Investment Managers are also able to do Ethical Screening or make thematic moves in a portfolio such as Ethical, Social and Governance (ESG) investing. In Scottish law, there is no definition of social/ethical investment or ESG, but the regulator does make it clear that you should consider whether this should be part of the investment process, both for financial and reputational reasons.

Some traps, such as greenwashing – where investments are labelled as ethical or ESG but may not be as green as they appear – is more common than you may think. Without the specialist knowledge to interrogate this, charities may unwittingly invest in funds which do not meet their stated position. This can lead to reputational problems, such as those faced by Church of England, who indirectly investing in payday lender Wonga after the Archbishop of Canterbury had criticised the lender.

Involving a Financial Planner can also bring in a number of benefits to charities and also to its trustees. Fundamentally, as a planner, we are involved in the creation of investment policy statements and the investment strategy, working in tandem with an investment manager and trustees. A planner will also be involved in the stress testing and forecasting of any plan to check its long-term viability.

There are also other benefits to involving Financial Planners. There is a shortage of leaders in Scotland third sector, and they are both working harder and taking on more responsibility as a result of reduced funding. This has led to a dependency on a small population, making them harder to replace.

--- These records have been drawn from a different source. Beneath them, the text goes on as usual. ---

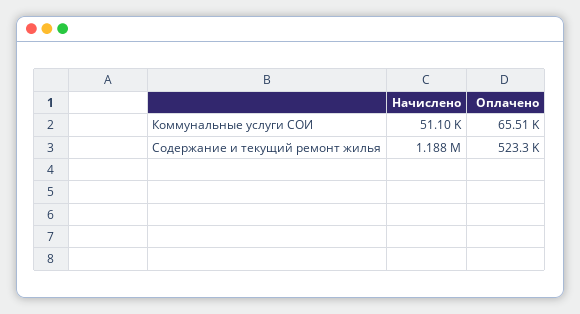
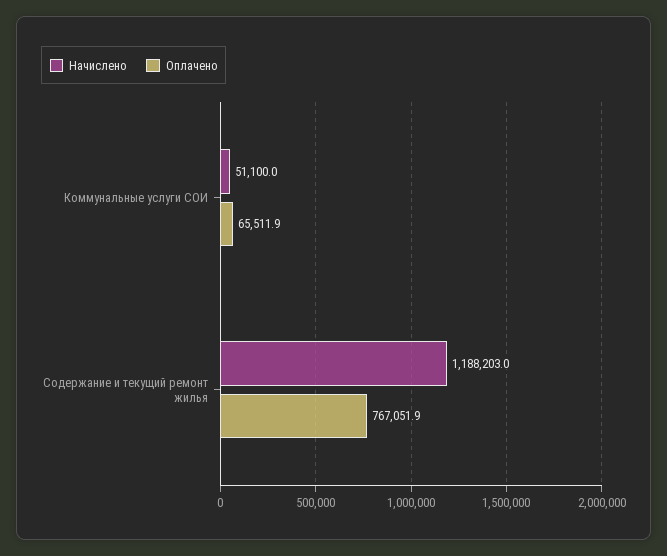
Оплачено, Содержание и текущий ремонт жилья: 523300 -> 767051.9

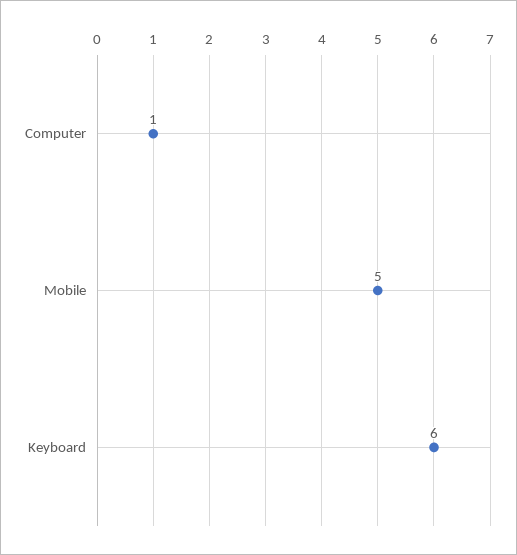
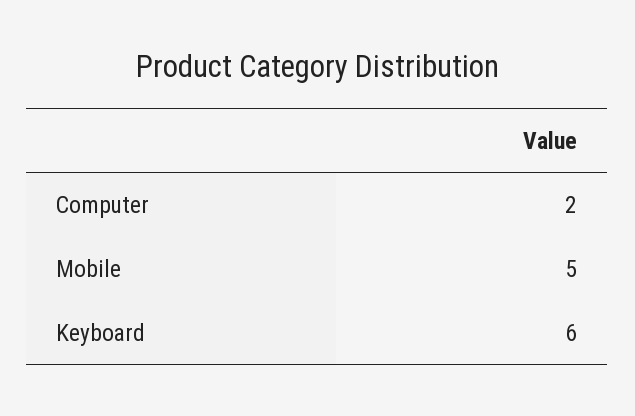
Computer: 1 -> 2

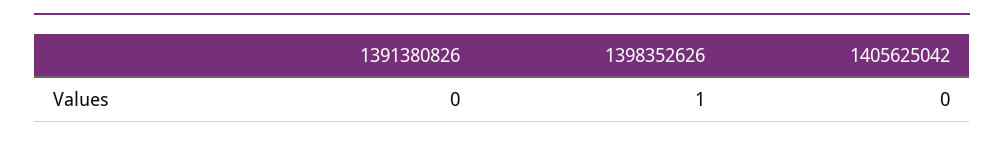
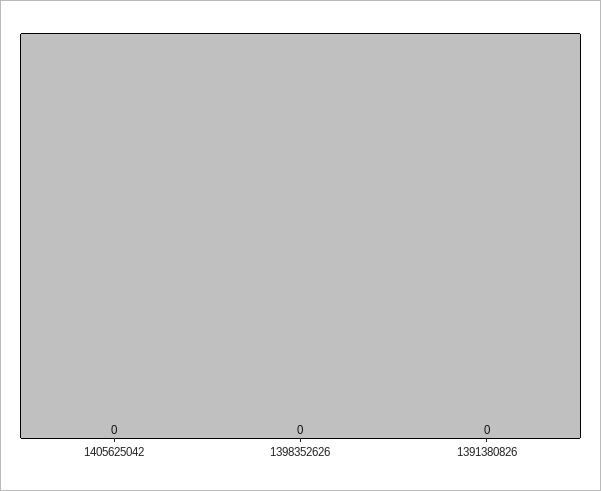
1398352626: 1 -> 0

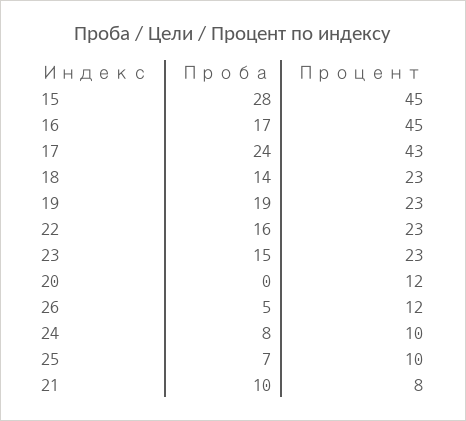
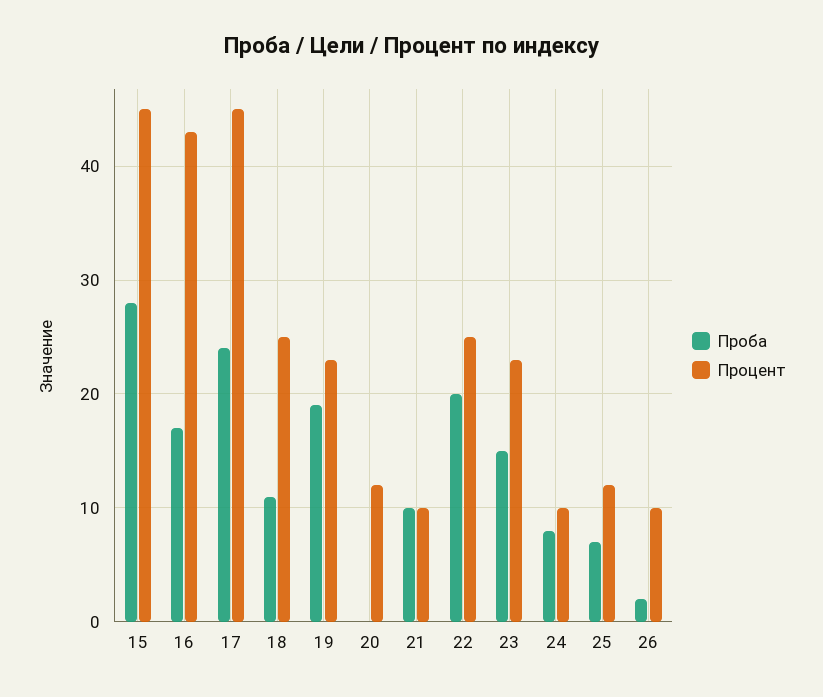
Процент, 16: 45 -> 43
Процент, 17: 43 -> 45
Проба, 18: 14 -> 11
Процент, 18: 23 -> 25
Проба, 22: 16 -> 20
Процент, 22: 23 -> 25
Проба, 26: 5 -> 2
Процент, 26: 12 -> 10
Процент, 25: 10 -> 12
Процент, 21: 8 -> 10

Good financial planning is focused on getting the best outcome for the individual by understanding their lifestyle and what is important to them. Typically, people become involved third sector leadership because of deeply held beliefs, and by working hand in hand with trustees or executives, a planner can then address lifestyle issues that can help keep key staff members happy and engaged with the charity. In practice, this can take the form of managing step-downs into semi-retirement or reducing hours, providing comfort on when and how a person retires, and as previously mentioned managing gifts to charities to provide funding to those causes that a person holds dearest. This then allows discussion with the organisation on how to manage succession planning and creates a more stable environment with which to operate.


In Scotland, there are a number of excellent resources available from the regulators.

  • Office of the Scottish Charities Regular (OSCR) provides excellent guides that cover all of these areas, including guides on trustee responsibilities and managing investments
  • Scottish Council for Voluntary Organisations (SCVO) provide both support material for running charities and through Funding Scotland can be a gateway to funding.
  • The Association of Chief Officers of Scottish Voluntary Organisations (ACOSVO) can be excellent sources of guidance for chief executives of charities, providing networking and support through the sharing of best practices in a confidential manner.

It’s also key that all the parties involved in the charity – Trustees, Solicitors, Accountants, Investment Managers and Financial Planners – have the relevant experience and support and are happy working with each other. Doing this allows the charity to then really focus on the important work that it does as the legal and regulatory work is well managed.